The Dr. Sanford I. Berman Chair in General SemanticsMy name is Michael Cole. I am a Professor of Communication, Psychology, and Human Development and the first holder of the Berman chair at UCSD. The Chair was created through the generosity of Dr. Sanford I. Berman. Dr. Berman studied General Semantics with Dr. Irving J. Lee, who played a central role in introducing Alfred Korzybski's ideas to American academia. Dr. Berman has maintained a life-long interest in General Semantics and has also endowed chairs at San Diego State University and the University of Nevada, Las Vegas to promote research and teaching in the field of General Semantics.

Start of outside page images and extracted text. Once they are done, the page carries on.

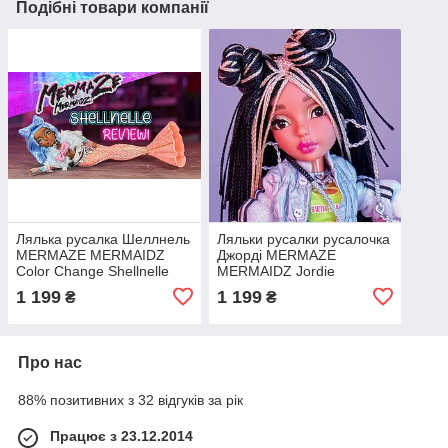
Подібні товари компанії
Лялька русалка Шеллнель
Ляльки русалки русалочка
MERMAZE MERMAIDZ
Джорді MERMAZE
Color Change Shellnelle
MERMAIDZ Jordie
Mermaid
Mermaid
1 199
1 199
₴
₴
Про нас
88% позитивних з 32 відгуків за рік
Працює з 23.12.2014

The purpose of this note is to explain briefly how I conceive of my goals in fulfilling this important responsibility.
For three decades I have devoted myself to assisting in the building of a Communication Department at UCSD and in the building of the discipline of Communication as a new, trans-disciplinary, academic undertaking. I came to this task from a background in the study of culture and human development that drew its theoretical roots from a combination of Russian semiotic/psychological theories of development, the ideas of American pragmatists such as John Dewey, and the work of cultural anthropologists concerned with the relations between language, thought, and culture.
It is against this background that I have organized my work as Berman chair. I take it as my responsibility to seek to promote dialogue between the ideas developed by the adherents of General Semantics and those that animate the discipline of Communication. Together with Greg Thompson, the Sanford I. Berman Post-Doctoral Scholar, and with colleagues at the Laboratory of Comparative Human Development, we have outlined some of the contributions of General Semantics to the Discipline of Communication.